Xbox pets Sony and Nintendo towards hair

Xbox continues to defend its acquisition of Activision Blizzard, even going as far as stroking PlayStation and Nintendo towards their hair to try and administer the pill.

The battle to acquire Activision Blizzard continues. While Sony is doing everything it can to prevent this historic takeover, Microsoft is continuing its seduction campaign with the relevant authorities. The American publisher even set up its own page detailing all the perks of this deal. Good gamer, Xbox’s parent company doesn’t hesitate to flatter its main competitors.

Xbox eyes PlayStation and Nintendo

The takeover of Activision-Blizzard is now being examined by European competition authorities. Not to convince the authorities concerned, but the general public, Microsoft has decided to summarize all the advantages that such an acquisition would offer.

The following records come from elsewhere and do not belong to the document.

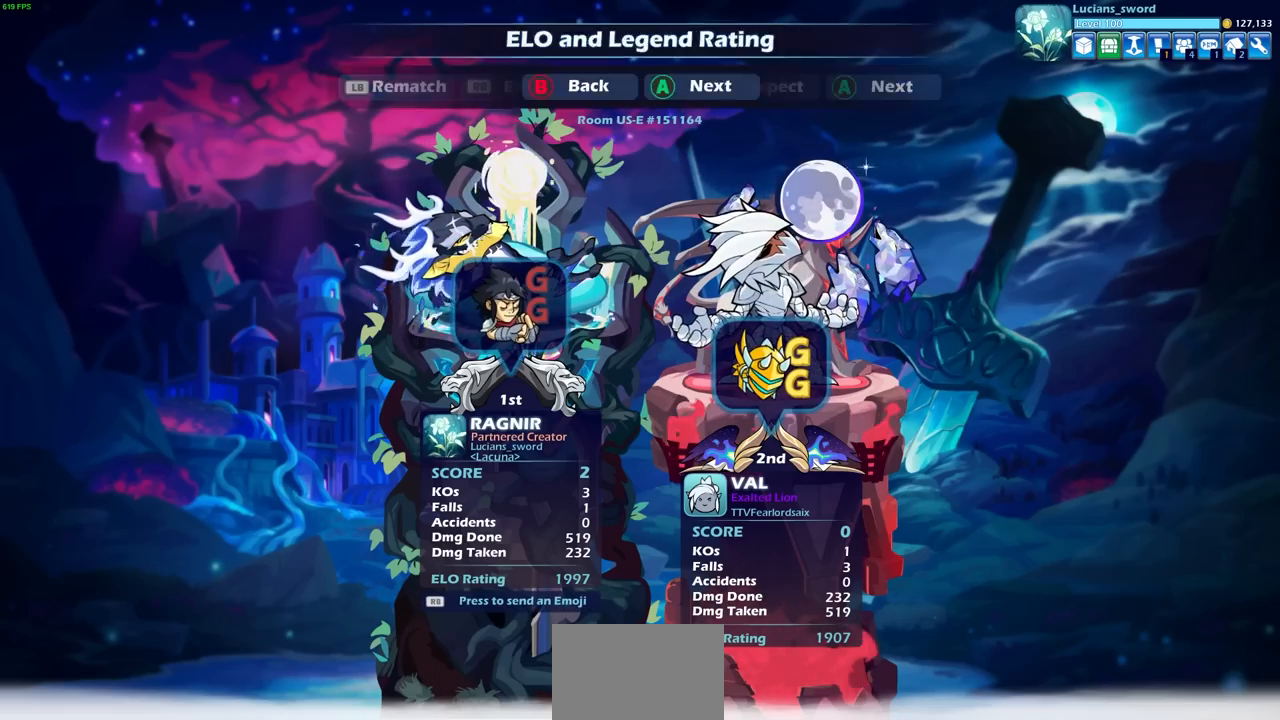
{"dt_ms": 500, "buttons": [], "left_stick": "center", "right_stick": "center", "events": [[83, "CROSS", "up"]]}
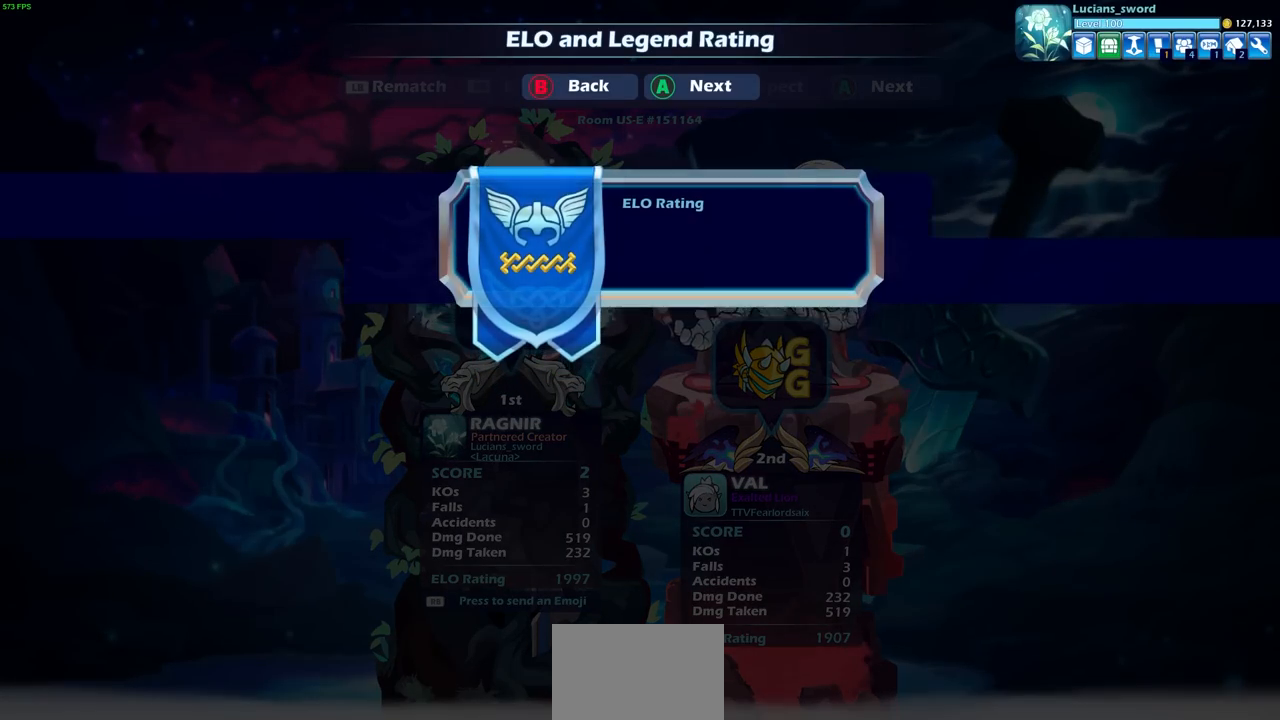
{"dt_ms": 500, "buttons": [], "left_stick": "center", "right_stick": "center", "events": []}
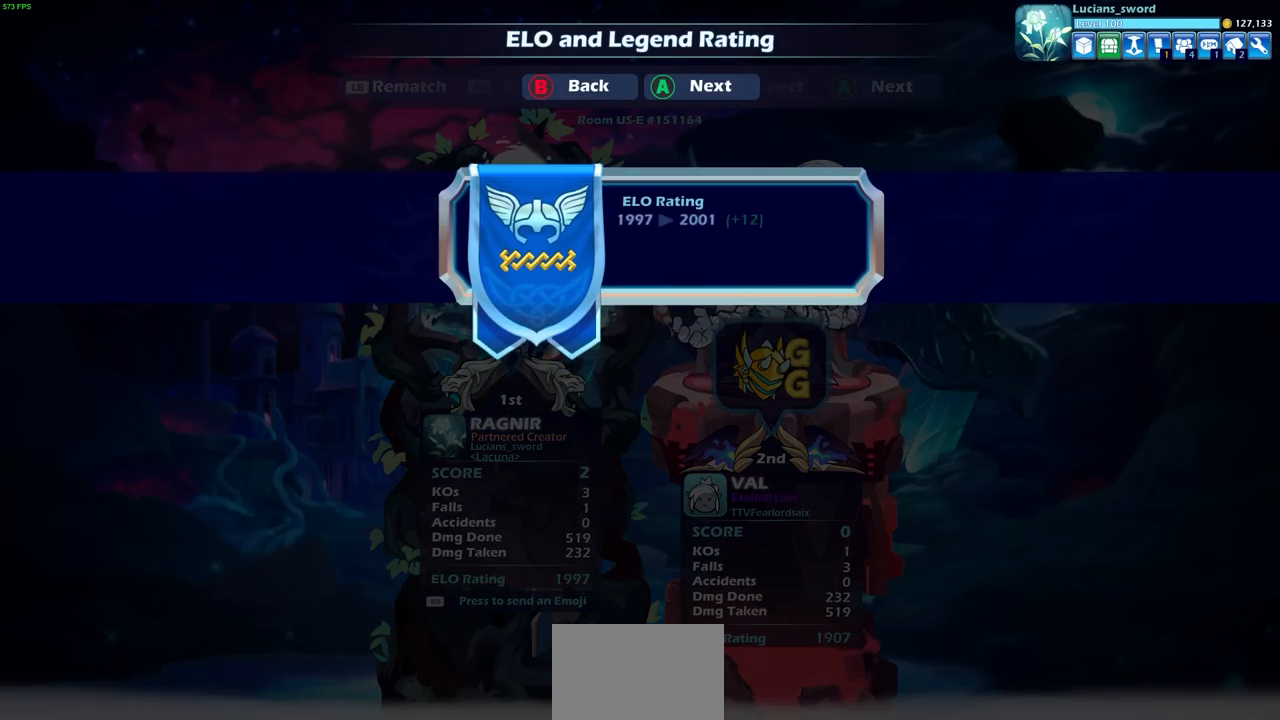
{"dt_ms": 500, "buttons": [], "left_stick": "center", "right_stick": "center", "events": []}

The Redmond company is formal, Moving these studios under the Xbox stable would benefit everyone. First for gamers who will enjoy more games on more devices including PlayStation consoles. This would also go through opening up the wireless market with alternatives to the giants that dominate this juicy market.

For developers, Microsoft has already proven itself with Xbox Game Pass, which according to some of them pays developers very well. They could also offer their games to more players and get better revenue and fair market rules through the App Store. Unlike Google or Apple, Microsoft is open to alternative payment methods, allowing developers, like the competition, to avoid excessive taxes.

And then there is the industry and the competitors. Because yes, for the American giant, the acquisition of Activision-Blizzard could also be beneficial for Nintendo and PlayStation. Microsoft defends itself with ” Sony and Nintendo will remain the biggest ” Whatever happens. That’s not how the rival listens to Call of Duty’s potential exclusivity in the long run. In addition, Xbox endorses “ a positive corporate culture and increased local Microsoft investments in studios and creative ecosystems around the world “as well as a” greater competition in traditional games. It remains to be seen whether these speeches will resonate with regulators.